### [SELECTED EXCERPT]
- Opening Delimiter -
“If I brought my authentic self to work, I’d be fired.” This was the most authentic thing I said in the 2.5 hour long discussion my employer held on the new corporate values. My authentic self is quick-tempered, opinionated, potty-mouthed, and arrogant. These are not highly prized attributes for an underling and certainly, during a corporate group-think values session, I was not about to expose my true self.
Cynicism is my default mode and, in all probability, is an acquired defense mechanism. I doubt I was a cynical four year old. It is a bosom buddy of bitterness, too, though I don’t think I’m quite there – yet.
Years ago a friend described me as “cynically naïve”.
It is utterly true that I often expect things to be easier than they are and I mostly think people are honest and kind. However, I also think that honesty and kindness reflect self-interest. Or, put another way, I suspect the motives of kind people and doubt their sincerity, although I will allow myself to be persuaded otherwise, based on evidence. Thus, I am cynically naïve.
I don’t expect work to make me happy. Is that cynical? Maybe. As my friend used to say, “They don’t call it play.” Work has enjoyable moments. Work can be satisfying. Work occasionally makes me laugh.
Work should also be easy since I have an admirable attendance record and I consistently deliver on my deliverables (forgive me that horrible corporate-speak). I’m lauded for staying on task, being reliable and agreeable. It is in my self-interest to contribute to my employer in this way, and I expect others, including my supervisors, to reciprocate. That’s the naïve part. But it’s not easy, and so I become cynical. That’s when I lose authenticity.
I’ve worked in offices for nearly 40 years. I was fired from my first job working for a member of parliament because I shared information – naively – with an opposition MP who also happened to be my former grade nine social studies teacher. (A story for another day.) I was 22. It’s okay to be naïve when you’re 22 but it looks like toilet paper stuck to your shoe when you’re 61.
Still, when my bosses ask my opinion in private I give it, thinking naively, but sincerely, they really want to hear the truth as I see it. “Thank you for your honesty, Susanne.” After all, I’ve been enjoined to be authentic. In one recent instance, when asked to answer a question I found offensive, I said so. Authentically. The comment netted me an “uncooperative” retort on that year’s performance appraisal. Up went my cynically naïve wall.
So much for authenticity at work.
I admire authentic people, people who dare to show their vulnerability, their warts and callouses, varicose veins and bald spots to the world without shame or fear. I can’t do it in person, but I’m better on paper. Why it is easier to talk to you freely, someone I may not have met, than someone I’ve known for 15 years, is a conundrum. It could be because of my quickness to anger (though concealed, it simmers beneath my eyeballs and at the corners of my mouth), and opinions which keep me from engaging for fear of revealing the less appealing side of my nature. Best be reserved. Best keep quiet. Best not offend.
Authentic people are genuinely attractive. Most bloggers I regularly read engage their readers with personal stories imbued with their humanity. They share that which touches them and exposes their true feelings. They share the bland and happy, the horrific and harrowing details of their lives. They read like real people on the screen because they are real people.
Years ago, John Dofflemyer, an award-winning poet and blogger, graciously agreed to share his writing process in response to a blogger challenge I was participating in. In his poetry, he said, he tries to be human. At the time I glossed over that phrase as one of those mild, forgivable clichés (my cynical side, again). Now I think, of course his poetry is human. That’s what poetry is – finely distilled humanity, the alchemy of reason, emotion and perception mixed with carefully chosen, though imperfect, words. Displaying your humanity through the imperfect vehicle of language is risky business and subject to misinterpretation. But that willingness to try, the difficulty of it, makes his work authentic – and brave.
I doubt I can be 100% authentic at work. I’m not brave enough – or high enough on the corporate ladder to get away with it. (Cynical again.) I can, however, strive for it in everything I post here and everything I write. Authenticity – which originated from the word “authentes”, one acting on one’s own authority” – seems doable in writing more than at work and even more than in personal relations.
When time permits, do visit these authentic bloggers and enjoy their authentic voices. I hope you like them as much as I do.
Happy New Year to you. May your creative tank be full all year long. I look forward to reading your stories in 2019 and beyond.
- Closing Delimiter -
### [DATA UNDER STUDY]
- Opening Delimiter -
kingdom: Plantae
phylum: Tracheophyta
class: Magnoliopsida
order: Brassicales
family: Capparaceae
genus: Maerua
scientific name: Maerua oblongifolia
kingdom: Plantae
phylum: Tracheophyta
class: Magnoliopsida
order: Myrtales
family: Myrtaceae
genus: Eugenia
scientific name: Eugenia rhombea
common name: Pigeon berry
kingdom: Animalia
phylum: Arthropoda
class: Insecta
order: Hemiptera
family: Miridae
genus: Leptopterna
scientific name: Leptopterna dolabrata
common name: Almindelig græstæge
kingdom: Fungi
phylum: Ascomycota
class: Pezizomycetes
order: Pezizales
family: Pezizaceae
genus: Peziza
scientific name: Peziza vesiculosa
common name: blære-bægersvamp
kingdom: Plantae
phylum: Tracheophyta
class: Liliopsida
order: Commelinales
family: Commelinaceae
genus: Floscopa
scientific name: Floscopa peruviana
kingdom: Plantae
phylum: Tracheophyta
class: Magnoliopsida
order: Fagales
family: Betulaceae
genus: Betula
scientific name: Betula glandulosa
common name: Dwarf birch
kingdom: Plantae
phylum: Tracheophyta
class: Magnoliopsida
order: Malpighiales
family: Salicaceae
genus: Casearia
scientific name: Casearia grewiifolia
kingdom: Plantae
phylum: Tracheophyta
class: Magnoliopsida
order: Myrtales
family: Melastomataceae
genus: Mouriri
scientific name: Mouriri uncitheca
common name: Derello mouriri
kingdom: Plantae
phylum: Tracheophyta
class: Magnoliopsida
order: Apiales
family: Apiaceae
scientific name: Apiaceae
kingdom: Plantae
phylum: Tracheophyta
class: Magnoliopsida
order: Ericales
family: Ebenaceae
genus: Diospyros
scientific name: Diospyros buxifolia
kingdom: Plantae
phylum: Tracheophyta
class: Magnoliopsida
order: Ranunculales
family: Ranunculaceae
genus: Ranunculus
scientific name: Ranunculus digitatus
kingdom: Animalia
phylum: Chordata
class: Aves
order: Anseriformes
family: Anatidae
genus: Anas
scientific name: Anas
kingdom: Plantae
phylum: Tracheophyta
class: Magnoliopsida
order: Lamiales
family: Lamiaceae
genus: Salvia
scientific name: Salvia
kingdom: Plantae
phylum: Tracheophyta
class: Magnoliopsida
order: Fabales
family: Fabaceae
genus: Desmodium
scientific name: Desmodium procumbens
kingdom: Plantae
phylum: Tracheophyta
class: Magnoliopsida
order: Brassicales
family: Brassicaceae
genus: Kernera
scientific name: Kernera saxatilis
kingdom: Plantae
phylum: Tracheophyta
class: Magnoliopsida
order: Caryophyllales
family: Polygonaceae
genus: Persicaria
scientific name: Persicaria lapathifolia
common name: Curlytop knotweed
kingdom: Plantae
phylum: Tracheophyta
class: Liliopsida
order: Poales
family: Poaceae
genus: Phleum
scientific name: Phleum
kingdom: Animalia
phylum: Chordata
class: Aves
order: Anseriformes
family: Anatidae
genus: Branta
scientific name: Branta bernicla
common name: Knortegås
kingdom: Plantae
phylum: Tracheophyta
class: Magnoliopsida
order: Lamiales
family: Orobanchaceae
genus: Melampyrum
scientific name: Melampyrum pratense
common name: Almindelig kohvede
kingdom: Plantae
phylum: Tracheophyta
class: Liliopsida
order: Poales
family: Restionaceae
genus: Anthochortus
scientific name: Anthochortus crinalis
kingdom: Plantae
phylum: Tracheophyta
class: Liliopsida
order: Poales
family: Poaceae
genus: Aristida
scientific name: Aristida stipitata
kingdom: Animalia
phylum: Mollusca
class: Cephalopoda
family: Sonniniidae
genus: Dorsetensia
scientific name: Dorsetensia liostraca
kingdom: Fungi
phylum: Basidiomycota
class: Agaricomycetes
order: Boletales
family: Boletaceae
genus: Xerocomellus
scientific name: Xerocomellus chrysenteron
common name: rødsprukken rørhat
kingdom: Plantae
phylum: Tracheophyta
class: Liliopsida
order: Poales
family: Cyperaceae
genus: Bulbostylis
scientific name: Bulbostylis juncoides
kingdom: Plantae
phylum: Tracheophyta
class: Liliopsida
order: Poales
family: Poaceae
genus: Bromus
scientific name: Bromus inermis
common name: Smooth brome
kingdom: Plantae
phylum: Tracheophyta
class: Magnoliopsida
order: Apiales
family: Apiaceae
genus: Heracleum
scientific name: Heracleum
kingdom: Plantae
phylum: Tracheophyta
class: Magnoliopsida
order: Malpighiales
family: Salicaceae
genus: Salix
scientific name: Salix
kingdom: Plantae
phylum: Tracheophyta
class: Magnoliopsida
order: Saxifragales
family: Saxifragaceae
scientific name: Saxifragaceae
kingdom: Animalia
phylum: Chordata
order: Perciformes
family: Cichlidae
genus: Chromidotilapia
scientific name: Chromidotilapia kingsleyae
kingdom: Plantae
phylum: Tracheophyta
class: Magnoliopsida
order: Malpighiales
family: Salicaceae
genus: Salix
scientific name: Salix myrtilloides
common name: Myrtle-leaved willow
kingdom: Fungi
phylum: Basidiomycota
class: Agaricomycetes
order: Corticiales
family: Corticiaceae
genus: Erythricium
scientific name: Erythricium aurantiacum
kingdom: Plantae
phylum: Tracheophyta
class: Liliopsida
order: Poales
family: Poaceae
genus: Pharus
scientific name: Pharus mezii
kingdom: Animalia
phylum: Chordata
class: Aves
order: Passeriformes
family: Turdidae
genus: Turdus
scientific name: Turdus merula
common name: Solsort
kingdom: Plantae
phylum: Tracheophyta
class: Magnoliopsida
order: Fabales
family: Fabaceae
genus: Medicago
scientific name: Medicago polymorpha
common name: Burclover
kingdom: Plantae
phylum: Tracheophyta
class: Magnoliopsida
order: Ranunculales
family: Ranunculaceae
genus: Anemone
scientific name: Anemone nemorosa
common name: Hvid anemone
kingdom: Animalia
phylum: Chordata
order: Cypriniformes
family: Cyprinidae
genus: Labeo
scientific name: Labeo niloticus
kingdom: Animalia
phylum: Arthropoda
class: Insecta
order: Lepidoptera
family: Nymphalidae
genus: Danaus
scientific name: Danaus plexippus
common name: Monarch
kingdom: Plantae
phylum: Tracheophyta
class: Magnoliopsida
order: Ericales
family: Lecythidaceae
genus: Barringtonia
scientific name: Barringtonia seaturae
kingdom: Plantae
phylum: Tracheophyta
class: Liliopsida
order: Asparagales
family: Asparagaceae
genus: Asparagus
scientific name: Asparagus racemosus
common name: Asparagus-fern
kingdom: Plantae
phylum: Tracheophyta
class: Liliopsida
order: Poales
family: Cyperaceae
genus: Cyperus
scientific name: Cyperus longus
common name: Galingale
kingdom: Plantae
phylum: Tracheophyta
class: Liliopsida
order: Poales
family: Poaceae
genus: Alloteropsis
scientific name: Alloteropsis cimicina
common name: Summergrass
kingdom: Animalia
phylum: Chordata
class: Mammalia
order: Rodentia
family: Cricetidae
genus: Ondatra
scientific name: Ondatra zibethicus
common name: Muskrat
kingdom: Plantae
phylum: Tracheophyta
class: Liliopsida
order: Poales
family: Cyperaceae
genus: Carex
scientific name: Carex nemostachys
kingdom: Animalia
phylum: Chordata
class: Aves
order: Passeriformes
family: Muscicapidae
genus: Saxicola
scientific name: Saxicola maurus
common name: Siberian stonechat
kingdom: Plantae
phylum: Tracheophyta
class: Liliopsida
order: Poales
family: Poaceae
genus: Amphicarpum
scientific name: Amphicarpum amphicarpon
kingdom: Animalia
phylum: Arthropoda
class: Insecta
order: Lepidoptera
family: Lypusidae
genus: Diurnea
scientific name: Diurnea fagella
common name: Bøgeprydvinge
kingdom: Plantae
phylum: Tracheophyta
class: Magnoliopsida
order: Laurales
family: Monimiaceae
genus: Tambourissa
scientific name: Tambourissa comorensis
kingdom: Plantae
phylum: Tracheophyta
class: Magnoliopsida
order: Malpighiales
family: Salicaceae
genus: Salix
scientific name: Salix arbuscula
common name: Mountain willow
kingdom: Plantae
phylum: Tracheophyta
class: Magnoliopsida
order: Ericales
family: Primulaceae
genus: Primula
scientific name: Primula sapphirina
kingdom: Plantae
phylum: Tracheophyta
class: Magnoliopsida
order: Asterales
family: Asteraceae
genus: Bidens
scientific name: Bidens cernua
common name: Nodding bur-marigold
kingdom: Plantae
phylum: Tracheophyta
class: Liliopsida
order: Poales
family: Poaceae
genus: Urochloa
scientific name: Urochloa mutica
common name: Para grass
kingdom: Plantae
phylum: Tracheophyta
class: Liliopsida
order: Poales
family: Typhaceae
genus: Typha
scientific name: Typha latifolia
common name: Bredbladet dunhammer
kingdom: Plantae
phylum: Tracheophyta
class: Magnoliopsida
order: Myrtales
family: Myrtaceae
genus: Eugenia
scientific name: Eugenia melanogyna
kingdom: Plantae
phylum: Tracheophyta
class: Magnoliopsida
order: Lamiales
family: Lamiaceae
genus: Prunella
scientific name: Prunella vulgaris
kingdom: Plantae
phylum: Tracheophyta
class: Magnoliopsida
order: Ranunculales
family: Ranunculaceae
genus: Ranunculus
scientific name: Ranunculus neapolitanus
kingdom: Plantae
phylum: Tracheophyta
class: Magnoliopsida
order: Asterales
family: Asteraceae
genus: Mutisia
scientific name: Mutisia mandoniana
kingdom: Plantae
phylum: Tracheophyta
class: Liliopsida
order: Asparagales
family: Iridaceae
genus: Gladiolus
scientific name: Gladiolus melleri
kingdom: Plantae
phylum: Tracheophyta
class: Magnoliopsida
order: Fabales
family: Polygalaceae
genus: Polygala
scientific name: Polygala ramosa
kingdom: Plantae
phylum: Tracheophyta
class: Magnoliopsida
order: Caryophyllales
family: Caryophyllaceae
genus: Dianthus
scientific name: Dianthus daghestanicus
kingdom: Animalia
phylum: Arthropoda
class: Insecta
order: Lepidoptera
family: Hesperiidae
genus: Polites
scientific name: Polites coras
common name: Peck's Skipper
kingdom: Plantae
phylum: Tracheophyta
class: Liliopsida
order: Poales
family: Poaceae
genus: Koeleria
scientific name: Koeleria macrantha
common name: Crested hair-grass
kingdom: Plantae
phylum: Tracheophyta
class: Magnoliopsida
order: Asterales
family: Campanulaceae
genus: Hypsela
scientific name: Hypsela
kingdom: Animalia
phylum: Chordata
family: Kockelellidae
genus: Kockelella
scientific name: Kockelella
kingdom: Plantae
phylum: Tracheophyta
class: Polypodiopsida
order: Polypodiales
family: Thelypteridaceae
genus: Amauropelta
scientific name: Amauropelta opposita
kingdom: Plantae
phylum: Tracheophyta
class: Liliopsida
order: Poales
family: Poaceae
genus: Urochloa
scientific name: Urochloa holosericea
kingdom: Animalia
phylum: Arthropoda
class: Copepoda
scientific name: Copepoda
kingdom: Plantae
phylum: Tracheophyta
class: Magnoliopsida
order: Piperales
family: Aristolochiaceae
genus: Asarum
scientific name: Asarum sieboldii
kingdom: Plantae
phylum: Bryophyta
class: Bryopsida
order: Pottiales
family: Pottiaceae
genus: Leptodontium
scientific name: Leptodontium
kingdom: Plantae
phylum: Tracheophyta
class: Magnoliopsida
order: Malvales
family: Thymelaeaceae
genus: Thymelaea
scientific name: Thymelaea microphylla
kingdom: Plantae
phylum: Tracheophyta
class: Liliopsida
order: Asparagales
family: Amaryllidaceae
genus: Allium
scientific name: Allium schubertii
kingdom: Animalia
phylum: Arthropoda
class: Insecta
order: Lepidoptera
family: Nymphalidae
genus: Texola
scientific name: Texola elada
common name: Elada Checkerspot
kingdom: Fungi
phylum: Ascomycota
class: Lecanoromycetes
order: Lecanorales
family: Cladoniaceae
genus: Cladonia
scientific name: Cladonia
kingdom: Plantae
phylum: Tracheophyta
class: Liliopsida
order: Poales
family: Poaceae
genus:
- Closing Delimiter -
### [LIST OF TASKS]
a) Answer each question from the essay on authenticity at work:
(i) How old was the writer when fired from the first job?
(ii) What phrase did a friend once use to describe the writer?
(iii) What word does the essay give as the origin of "authenticity"?
b) Translate this sentence from the essay on authenticity at work into Spanish: "Authentic people are genuinely attractive."
c) Decide whether each statement agrees with the essay on authenticity at work, and quote the words that settle it:
(i) The writer has worked in offices for nearly 40 years.
(ii) The employer's discussion of the new corporate values lasted one hour.
(iii) The writer finds it easier to be authentic in person than on paper.

### [ANSWERS FOR THIS EXERCISE]
a)
(i) 22.
(ii) "cynically naïve."
(iii) "authentes."

b) Las personas auténticas son genuinamente atractivas.

c)
(i) Yes: "I’ve worked in offices for nearly 40 years."
(ii) No: "the 2.5 hour long discussion my employer held on the new corporate values"
(iii) No: "I can’t do it in person, but I’m better on paper."